ROSTO E FACE NA JANELA
Vai à janela.
Deixa o dia penetrar
Teu corpo à dentro.
Volta, entrega-te a deglutir
O desjejum à base de canela,
Frios e um buquê de coentro.
Ah! O café indefectível
Em xícara de porcelana - sabor inesquecível.
Abre mão de frutas e assemelhados
Preconizados
Canonizados
Por tiranetes gastronômicos politicamente corretos.
Exercita a prerrogativa de degustar
O que gratifica ao paladar.
Outra vez vai à janela
Para, bem juntinho a ela
Fazer tua higiene bucal
Atirando, em direção à rua, saburra e saliva,
Não importando se, em trajetória à deriva
Aporte em alvo não visado:
Corpo humano deficiente, velho ou fragilizado
Quem sabe, cachorro de felpuda plumagem
Ou ainda outro animal esmeradamente tratado.
De retorno à sala
Escancara a boca odorizando os quatro cantos
Com o hálito fétido que dessa boca ainda exala.
Distensiona-te com sequenciais bocejos.
Atende aos triviais desejos
Junta dedos em pinça
Do nariz extraindo a impertinente crosta
Que os despolidos chamam de "catota".
Na sequência,
E na mais inteira displicência
Joga-te no estofado preferido
Presta então a reverência
Aos teus antepassados
Com pés e pernas escancarados,
Expondo, de tua anatomia, íntimos detalhes sempre guardados.

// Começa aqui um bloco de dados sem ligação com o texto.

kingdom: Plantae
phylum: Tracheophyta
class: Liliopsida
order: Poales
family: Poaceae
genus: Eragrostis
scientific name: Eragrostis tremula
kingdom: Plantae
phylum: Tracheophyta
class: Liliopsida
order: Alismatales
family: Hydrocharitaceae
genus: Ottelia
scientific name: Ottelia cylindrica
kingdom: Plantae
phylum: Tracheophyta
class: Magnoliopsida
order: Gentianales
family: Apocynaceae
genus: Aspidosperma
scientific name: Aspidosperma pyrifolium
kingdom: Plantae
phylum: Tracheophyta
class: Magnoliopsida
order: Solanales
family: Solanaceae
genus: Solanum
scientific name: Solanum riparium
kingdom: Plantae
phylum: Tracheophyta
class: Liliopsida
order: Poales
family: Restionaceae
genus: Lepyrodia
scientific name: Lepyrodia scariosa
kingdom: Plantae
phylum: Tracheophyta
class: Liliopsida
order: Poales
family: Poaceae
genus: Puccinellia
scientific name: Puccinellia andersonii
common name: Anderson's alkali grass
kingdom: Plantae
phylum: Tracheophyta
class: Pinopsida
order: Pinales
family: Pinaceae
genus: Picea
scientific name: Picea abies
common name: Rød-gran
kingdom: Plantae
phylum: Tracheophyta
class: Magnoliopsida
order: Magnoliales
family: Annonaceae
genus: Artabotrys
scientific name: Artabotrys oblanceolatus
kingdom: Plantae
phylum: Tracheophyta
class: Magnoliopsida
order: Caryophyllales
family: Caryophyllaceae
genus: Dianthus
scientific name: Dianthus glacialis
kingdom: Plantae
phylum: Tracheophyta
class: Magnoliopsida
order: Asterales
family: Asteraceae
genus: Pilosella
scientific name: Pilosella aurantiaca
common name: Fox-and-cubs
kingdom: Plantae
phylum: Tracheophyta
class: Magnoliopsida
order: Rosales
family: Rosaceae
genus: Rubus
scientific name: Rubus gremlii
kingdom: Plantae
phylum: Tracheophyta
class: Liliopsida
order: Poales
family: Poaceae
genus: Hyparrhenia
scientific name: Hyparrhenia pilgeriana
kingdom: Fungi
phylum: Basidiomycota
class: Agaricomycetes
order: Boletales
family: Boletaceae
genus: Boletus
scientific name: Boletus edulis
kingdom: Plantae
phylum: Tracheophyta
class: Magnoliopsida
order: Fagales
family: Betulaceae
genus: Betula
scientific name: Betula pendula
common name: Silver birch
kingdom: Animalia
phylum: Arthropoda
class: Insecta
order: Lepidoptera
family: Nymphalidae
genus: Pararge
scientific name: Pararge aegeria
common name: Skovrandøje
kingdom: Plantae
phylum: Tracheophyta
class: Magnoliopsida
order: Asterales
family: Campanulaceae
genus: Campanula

Faze-o de frente aos seus retratos no console
Sobre o qual estão sacralizados.
Segue para os teus aposentos privados,
Descarta roupa e tudo o que teu corpo cobre,
Cumpre o ritual que te revela nobre:
Ducha, dentifrícios, óleos aromatizados,
Roupas de tecidos e cortes personalizados,
Adereços de exclusivos joalheiros.
Olhando o espelho
Executa o que se encontra na pauta dos roteiros,
Chama a criada íntima
E denotando na voz habitual desdém
Emite as ordens de sempre
Dela ouvindo o rotineiro "amém".
Torna à janela,
Contida, sorridente, bela.
Agora, mesmo a contragosto
Exibe à plebe a falsa face de teu rosto.